Task requirements: Would you restate all the entries exactly, leaving nothing out?

(Stored data)

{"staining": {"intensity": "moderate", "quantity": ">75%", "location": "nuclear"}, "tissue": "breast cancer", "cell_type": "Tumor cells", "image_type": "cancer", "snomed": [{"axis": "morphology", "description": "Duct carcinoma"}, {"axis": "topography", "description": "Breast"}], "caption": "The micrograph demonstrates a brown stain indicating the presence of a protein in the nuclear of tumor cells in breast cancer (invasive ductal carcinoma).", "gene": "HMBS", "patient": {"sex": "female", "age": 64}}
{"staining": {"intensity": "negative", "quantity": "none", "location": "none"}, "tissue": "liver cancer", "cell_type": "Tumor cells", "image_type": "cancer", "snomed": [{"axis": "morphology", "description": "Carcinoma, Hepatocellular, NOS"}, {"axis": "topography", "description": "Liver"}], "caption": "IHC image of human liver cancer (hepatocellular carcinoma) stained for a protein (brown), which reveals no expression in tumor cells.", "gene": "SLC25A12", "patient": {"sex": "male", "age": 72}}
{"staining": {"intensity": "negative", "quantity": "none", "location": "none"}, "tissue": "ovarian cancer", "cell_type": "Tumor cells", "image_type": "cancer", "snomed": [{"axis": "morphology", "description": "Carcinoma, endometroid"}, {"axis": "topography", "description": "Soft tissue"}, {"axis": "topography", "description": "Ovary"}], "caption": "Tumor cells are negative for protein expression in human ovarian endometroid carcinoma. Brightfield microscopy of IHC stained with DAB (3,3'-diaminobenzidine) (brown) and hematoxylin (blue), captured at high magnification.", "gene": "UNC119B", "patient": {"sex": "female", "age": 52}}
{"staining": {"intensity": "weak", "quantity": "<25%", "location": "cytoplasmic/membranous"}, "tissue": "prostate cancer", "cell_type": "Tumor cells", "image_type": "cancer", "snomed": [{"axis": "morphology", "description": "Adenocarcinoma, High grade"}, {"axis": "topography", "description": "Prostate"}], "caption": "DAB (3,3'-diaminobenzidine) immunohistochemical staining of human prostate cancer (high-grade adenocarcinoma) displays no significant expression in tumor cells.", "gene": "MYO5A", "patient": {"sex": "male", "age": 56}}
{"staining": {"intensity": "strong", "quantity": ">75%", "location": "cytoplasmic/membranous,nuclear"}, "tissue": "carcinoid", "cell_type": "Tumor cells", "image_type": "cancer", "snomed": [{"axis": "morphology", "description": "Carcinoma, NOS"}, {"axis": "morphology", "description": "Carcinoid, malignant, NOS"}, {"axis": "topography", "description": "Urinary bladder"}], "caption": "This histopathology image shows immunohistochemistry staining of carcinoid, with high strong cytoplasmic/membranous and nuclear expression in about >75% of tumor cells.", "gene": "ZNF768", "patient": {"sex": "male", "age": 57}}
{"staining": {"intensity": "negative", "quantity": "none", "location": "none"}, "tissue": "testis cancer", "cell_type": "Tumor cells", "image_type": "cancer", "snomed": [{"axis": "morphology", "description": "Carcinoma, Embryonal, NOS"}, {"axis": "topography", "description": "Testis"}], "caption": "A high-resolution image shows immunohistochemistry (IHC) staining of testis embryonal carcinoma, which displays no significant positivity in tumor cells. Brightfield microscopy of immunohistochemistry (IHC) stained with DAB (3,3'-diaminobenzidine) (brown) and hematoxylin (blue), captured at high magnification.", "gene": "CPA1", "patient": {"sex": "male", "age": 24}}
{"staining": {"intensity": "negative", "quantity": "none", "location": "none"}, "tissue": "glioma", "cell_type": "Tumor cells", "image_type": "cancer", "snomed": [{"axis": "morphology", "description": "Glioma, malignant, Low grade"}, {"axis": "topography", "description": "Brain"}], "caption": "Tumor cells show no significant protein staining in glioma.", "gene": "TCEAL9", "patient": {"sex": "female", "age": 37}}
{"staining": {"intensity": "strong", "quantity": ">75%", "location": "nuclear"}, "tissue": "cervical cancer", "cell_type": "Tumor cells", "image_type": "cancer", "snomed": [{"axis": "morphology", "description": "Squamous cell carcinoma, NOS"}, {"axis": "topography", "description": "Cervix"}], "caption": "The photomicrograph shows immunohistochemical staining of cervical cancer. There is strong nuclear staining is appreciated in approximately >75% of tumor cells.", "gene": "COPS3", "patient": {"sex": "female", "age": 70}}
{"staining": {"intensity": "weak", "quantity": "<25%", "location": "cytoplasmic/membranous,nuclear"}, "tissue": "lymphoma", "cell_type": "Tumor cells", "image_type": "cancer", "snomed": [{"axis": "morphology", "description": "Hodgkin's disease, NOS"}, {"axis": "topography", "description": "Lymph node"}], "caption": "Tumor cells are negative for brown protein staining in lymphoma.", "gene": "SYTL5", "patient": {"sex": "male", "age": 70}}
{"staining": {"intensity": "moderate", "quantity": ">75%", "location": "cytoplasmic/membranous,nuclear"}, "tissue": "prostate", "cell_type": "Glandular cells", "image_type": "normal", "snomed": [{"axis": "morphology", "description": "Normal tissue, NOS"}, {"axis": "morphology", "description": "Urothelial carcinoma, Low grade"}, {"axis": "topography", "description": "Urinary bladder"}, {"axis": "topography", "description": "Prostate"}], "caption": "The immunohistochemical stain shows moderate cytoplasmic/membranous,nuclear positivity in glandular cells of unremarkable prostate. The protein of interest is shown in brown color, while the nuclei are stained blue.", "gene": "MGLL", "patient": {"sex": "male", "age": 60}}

Exercise solution:
{"staining": {"intensity": "moderate", "quantity": ">75%", "location": "nuclear"}, "tissue": "breast cancer", "cell_type": "Tumor cells", "image_type": "cancer", "snomed": [{"axis": "morphology", "description": "Duct carcinoma"}, {"axis": "topography", "description": "Breast"}], "caption": "The micrograph demonstrates a brown stain indicating the presence of a protein in the nuclear of tumor cells in breast cancer (invasive ductal carcinoma).", "gene": "HMBS", "patient": {"sex": "female", "age": 64}}
{"staining": {"intensity": "negative", "quantity": "none", "location": "none"}, "tissue": "liver cancer", "cell_type": "Tumor cells", "image_type": "cancer", "snomed": [{"axis": "morphology", "description": "Carcinoma, Hepatocellular, NOS"}, {"axis": "topography", "description": "Liver"}], "caption": "IHC image of human liver cancer (hepatocellular carcinoma) stained for a protein (brown), which reveals no expression in tumor cells.", "gene": "SLC25A12", "patient": {"sex": "male", "age": 72}}
{"staining": {"intensity": "negative", "quantity": "none", "location": "none"}, "tissue": "ovarian cancer", "cell_type": "Tumor cells", "image_type": "cancer", "snomed": [{"axis": "morphology", "description": "Carcinoma, endometroid"}, {"axis": "topography", "description": "Soft tissue"}, {"axis": "topography", "description": "Ovary"}], "caption": "Tumor cells are negative for protein expression in human ovarian endometroid carcinoma. Brightfield microscopy of IHC stained with DAB (3,3'-diaminobenzidine) (brown) and hematoxylin (blue), captured at high magnification.", "gene": "UNC119B", "patient": {"sex": "female", "age": 52}}
{"staining": {"intensity": "weak", "quantity": "<25%", "location": "cytoplasmic/membranous"}, "tissue": "prostate cancer", "cell_type": "Tumor cells", "image_type": "cancer", "snomed": [{"axis": "morphology", "description": "Adenocarcinoma, High grade"}, {"axis": "topography", "description": "Prostate"}], "caption": "DAB (3,3'-diaminobenzidine) immunohistochemical staining of human prostate cancer (high-grade adenocarcinoma) displays no significant expression in tumor cells.", "gene": "MYO5A", "patient": {"sex": "male", "age": 56}}
{"staining": {"intensity": "strong", "quantity": ">75%", "location": "cytoplasmic/membranous,nuclear"}, "tissue": "carcinoid", "cell_type": "Tumor cells", "image_type": "cancer", "snomed": [{"axis": "morphology", "description": "Carcinoma, NOS"}, {"axis": "morphology", "description": "Carcinoid, malignant, NOS"}, {"axis": "topography", "description": "Urinary bladder"}], "caption": "This histopathology image shows immunohistochemistry staining of carcinoid, with high strong cytoplasmic/membranous and nuclear expression in about >75% of tumor cells.", "gene": "ZNF768", "patient": {"sex": "male", "age": 57}}
{"staining": {"intensity": "negative", "quantity": "none", "location": "none"}, "tissue": "testis cancer", "cell_type": "Tumor cells", "image_type": "cancer", "snomed": [{"axis": "morphology", "description": "Carcinoma, Embryonal, NOS"}, {"axis": "topography", "description": "Testis"}], "caption": "A high-resolution image shows immunohistochemistry (IHC) staining of testis embryonal carcinoma, which displays no significant positivity in tumor cells. Brightfield microscopy of immunohistochemistry (IHC) stained with DAB (3,3'-diaminobenzidine) (brown) and hematoxylin (blue), captured at high magnification.", "gene": "CPA1", "patient": {"sex": "male", "age": 24}}
{"staining": {"intensity": "negative", "quantity": "none", "location": "none"}, "tissue": "glioma", "cell_type": "Tumor cells", "image_type": "cancer", "snomed": [{"axis": "morphology", "description": "Glioma, malignant, Low grade"}, {"axis": "topography", "description": "Brain"}], "caption": "Tumor cells show no significant protein staining in glioma.", "gene": "TCEAL9", "patient": {"sex": "female", "age": 37}}
{"staining": {"intensity": "strong", "quantity": ">75%", "location": "nuclear"}, "tissue": "cervical cancer", "cell_type": "Tumor cells", "image_type": "cancer", "snomed": [{"axis": "morphology", "description": "Squamous cell carcinoma, NOS"}, {"axis": "topography", "description": "Cervix"}], "caption": "The photomicrograph shows immunohistochemical staining of cervical cancer. There is strong nuclear staining is appreciated in approximately >75% of tumor cells.", "gene": "COPS3", "patient": {"sex": "female", "age": 70}}
{"staining": {"intensity": "weak", "quantity": "<25%", "location": "cytoplasmic/membranous,nuclear"}, "tissue": "lymphoma", "cell_type": "Tumor cells", "image_type": "cancer", "snomed": [{"axis": "morphology", "description": "Hodgkin's disease, NOS"}, {"axis": "topography", "description": "Lymph node"}], "caption": "Tumor cells are negative for brown protein staining in lymphoma.", "gene": "SYTL5", "patient": {"sex": "male", "age": 70}}
{"staining": {"intensity": "moderate", "quantity": ">75%", "location": "cytoplasmic/membranous,nuclear"}, "tissue": "prostate", "cell_type": "Glandular cells", "image_type": "normal", "snomed": [{"axis": "morphology", "description": "Normal tissue, NOS"}, {"axis": "morphology", "description": "Urothelial carcinoma, Low grade"}, {"axis": "topography", "description": "Urinary bladder"}, {"axis": "topography", "description": "Prostate"}], "caption": "The immunohistochemical stain shows moderate cytoplasmic/membranous,nuclear positivity in glandular cells of unremarkable prostate. The protein of interest is shown in brown color, while the nuclei are stained blue.", "gene": "MGLL", "patient": {"sex": "male", "age": 60}}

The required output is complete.